Apollo 11's Buzz Aldrin had come to a similar conclusion after his flight. ''It certainly is messy and it's distasteful for everybody involved to do it in that particular fashion.''

On the later, longer flights, the crews were finding that towards the end, they were becoming more prone to bowel problems. Apollo 17's Jack Schmitt pointed out the dangers. ''The best thing you can do is to work out some prevention of loose stools rather than trying to handle them. Loose stools is one of the major hygiene, sanitary and operational problems that you can have on a flight. I can't emphasize that more.
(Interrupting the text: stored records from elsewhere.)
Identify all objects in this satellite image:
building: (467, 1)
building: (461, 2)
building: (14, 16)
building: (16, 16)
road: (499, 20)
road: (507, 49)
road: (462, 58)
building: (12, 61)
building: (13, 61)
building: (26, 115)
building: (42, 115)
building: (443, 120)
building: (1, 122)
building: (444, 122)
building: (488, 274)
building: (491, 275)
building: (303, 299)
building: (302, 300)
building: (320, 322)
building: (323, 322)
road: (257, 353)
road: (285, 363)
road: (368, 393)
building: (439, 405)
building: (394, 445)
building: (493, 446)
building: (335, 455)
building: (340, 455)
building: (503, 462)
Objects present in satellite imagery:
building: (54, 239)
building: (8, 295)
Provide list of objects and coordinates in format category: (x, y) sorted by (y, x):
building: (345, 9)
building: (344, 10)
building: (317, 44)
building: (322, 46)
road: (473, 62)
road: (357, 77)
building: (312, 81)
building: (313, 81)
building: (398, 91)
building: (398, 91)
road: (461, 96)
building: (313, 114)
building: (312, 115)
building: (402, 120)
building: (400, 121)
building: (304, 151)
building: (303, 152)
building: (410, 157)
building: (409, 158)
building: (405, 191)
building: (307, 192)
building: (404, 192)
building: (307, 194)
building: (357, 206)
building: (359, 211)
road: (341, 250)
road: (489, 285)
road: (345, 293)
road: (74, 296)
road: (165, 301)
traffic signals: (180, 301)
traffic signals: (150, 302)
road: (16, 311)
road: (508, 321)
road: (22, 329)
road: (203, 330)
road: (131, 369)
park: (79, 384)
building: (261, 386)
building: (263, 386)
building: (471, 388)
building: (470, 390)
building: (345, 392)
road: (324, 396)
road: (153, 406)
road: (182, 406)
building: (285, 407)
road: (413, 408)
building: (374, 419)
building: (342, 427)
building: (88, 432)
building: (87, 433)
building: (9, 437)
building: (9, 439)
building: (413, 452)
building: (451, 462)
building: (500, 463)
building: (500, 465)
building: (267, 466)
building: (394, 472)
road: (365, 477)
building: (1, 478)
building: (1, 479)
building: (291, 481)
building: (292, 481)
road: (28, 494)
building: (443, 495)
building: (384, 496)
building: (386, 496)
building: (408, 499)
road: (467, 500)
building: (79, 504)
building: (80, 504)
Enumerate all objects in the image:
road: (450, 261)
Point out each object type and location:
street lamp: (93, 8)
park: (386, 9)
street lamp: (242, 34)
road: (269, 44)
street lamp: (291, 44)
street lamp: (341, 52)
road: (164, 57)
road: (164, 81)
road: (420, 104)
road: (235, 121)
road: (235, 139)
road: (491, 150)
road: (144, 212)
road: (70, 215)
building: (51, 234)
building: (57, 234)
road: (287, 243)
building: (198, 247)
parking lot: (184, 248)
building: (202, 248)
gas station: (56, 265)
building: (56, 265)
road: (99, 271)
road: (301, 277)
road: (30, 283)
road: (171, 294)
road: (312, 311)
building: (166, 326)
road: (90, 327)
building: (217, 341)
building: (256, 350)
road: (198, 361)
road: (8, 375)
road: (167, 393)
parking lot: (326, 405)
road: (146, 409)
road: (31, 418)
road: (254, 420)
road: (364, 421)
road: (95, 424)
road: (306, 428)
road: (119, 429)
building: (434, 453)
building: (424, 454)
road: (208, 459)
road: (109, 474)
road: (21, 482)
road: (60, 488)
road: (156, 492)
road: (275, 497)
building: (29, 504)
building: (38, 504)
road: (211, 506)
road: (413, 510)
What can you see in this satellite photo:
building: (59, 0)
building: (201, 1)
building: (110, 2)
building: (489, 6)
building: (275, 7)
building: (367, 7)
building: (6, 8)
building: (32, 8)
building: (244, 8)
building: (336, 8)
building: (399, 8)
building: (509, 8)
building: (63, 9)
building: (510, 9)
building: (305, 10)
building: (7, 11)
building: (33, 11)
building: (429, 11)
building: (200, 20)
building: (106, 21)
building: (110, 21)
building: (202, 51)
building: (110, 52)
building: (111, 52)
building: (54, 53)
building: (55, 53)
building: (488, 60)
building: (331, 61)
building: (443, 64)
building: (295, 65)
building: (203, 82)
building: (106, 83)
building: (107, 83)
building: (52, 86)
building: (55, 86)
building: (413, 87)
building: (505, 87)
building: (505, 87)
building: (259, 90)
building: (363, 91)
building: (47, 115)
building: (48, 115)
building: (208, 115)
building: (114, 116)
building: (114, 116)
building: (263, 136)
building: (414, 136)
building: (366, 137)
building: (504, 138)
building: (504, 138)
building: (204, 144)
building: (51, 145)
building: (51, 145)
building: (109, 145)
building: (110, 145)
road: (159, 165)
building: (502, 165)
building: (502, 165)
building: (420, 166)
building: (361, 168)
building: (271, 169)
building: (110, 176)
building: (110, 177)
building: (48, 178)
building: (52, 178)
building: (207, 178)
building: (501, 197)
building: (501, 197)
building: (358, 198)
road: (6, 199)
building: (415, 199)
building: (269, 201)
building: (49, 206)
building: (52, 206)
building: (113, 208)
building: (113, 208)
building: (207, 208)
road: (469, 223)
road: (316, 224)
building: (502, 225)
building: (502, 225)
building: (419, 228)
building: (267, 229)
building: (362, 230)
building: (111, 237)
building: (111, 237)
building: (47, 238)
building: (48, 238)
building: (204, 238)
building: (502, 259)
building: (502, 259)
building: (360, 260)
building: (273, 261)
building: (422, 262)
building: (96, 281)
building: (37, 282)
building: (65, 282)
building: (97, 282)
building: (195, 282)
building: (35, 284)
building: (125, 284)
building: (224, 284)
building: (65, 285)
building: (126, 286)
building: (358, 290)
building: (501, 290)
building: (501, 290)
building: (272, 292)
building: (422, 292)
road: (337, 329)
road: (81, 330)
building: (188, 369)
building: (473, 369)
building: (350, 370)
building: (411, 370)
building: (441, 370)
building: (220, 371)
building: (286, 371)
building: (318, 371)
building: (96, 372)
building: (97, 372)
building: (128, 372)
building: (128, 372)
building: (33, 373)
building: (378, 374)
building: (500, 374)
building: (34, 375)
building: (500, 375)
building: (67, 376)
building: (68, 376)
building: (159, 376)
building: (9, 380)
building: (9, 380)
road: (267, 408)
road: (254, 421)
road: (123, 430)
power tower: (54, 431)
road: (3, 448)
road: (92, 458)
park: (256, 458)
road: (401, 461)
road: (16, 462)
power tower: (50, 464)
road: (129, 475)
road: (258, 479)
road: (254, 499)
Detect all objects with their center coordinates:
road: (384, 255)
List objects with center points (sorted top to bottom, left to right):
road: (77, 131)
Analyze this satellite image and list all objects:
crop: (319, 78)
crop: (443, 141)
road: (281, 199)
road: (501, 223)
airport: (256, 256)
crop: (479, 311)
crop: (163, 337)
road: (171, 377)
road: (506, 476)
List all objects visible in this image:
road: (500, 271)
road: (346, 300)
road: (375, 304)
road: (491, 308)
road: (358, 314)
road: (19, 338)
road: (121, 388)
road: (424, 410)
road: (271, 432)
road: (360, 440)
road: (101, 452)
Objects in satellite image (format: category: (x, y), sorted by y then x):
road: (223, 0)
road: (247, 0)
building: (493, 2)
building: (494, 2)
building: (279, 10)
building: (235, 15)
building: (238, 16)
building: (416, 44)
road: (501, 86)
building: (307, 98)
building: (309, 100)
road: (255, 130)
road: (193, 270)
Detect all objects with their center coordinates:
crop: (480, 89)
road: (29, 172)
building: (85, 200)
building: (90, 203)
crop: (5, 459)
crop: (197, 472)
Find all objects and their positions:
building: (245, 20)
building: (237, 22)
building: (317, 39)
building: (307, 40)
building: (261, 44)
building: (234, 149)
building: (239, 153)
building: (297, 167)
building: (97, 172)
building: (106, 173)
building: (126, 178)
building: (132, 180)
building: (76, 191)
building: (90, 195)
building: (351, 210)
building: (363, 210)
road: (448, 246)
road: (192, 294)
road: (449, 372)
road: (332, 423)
If it happened on a daily basis, you would eventually cut the efficiency of the crew member as much as 30 per cent. I think it's important to try to understand why Apollo 17 was different than Apollo 16 in the delay of the problem of loose stools till about the eleventh or twelfth day.''

Faecal bags were stored in a container on the right-hand side of the cabin. In case of leakage or burst bags, there was a vent with which any odorous air could be expelled overboard.